En los últimos años, sin embargo, la neurosis de Jiménez ha empezado a deslizarse por pendientes a las que no nos tenía acostumbrados. Ya no parece tan interesado en la ouija como en la inmigración. El terror ahora no lo evoca tanto un ser translúcido como unos delincuentes rumanos amparados en la pésima gestión municipal de Barcelona. Da la sensación de que la corrección política, lo woke, le desvela más que los camposantos umbríos. Y los OVNIS no parecen resultarle tan fascinantes como el hecho de que no se pueda decir “maricón” con la tranquilidad de antaño. De ahí que la factoría Jiménez, reflejo como digo de su neurosis, haya empezado a dar voz a discursos más propios de tertulias políticas escoradas a la derecha.
El periodista aborda estos delicados temas con la misma templanza con que aborda lo sobrenatural. Y con la misma puesta en escena. Deja que sean otros quienes lancen los mensajes (otros, lógicamente, seleccionados por él).

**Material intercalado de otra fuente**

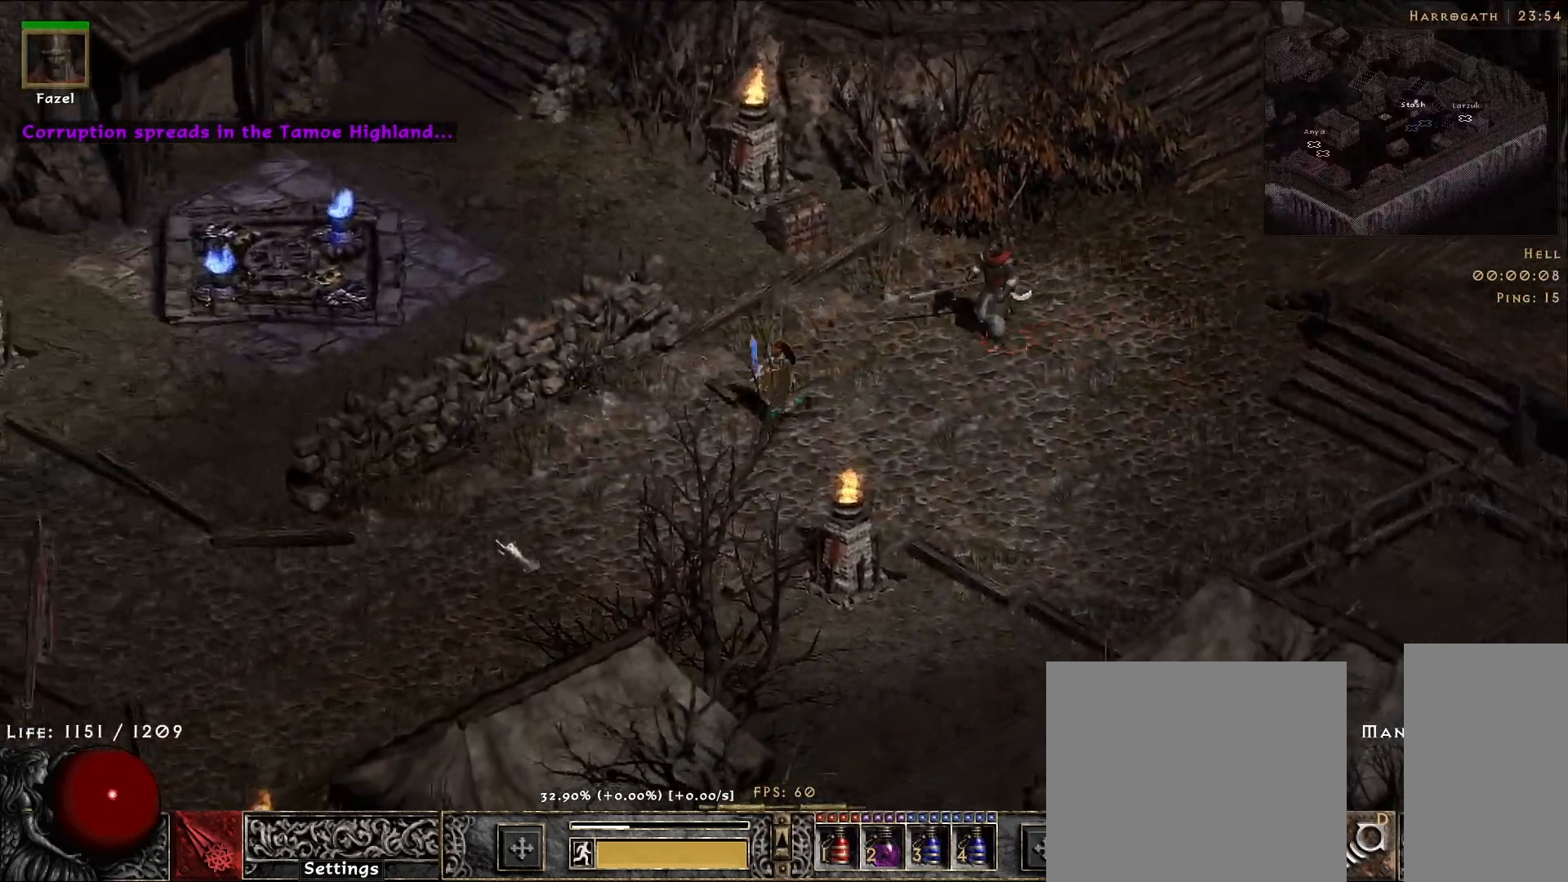
{"keys": [], "mouse": ["left"], "events": [[150, "mouse_left", "down"], [267, "mouse_left", "up"], [417, "mouse_left", "down"]]}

Escucha con la mano en el mentón, asiente concentrado, enarca las cejas. “¡Qué curioso!”, suelta ocasionalmente, plegándose a esa convención televisiva según la cual el presentador, director y productor de un programa finge no saber lo que va a decirse en su plató.
La explicación a semejante deslizamiento temático es, como tantos otros fenómenos, un misterio insondable que no vamos a tratar de resolver aquí. Pero quizá encontremos una pista en una frase que el propio Jiménez dejó caer en su último monólogo: “el escéptico que se convierte puede tener una pendiente tremenda, irracional”. Sea como sea, el público sigue a su lado, congregándose fielmente en torno a su hoguera. Cientos de miles de personas ávidas de sobresaltos. Solo han cambiado unos miedos por otros.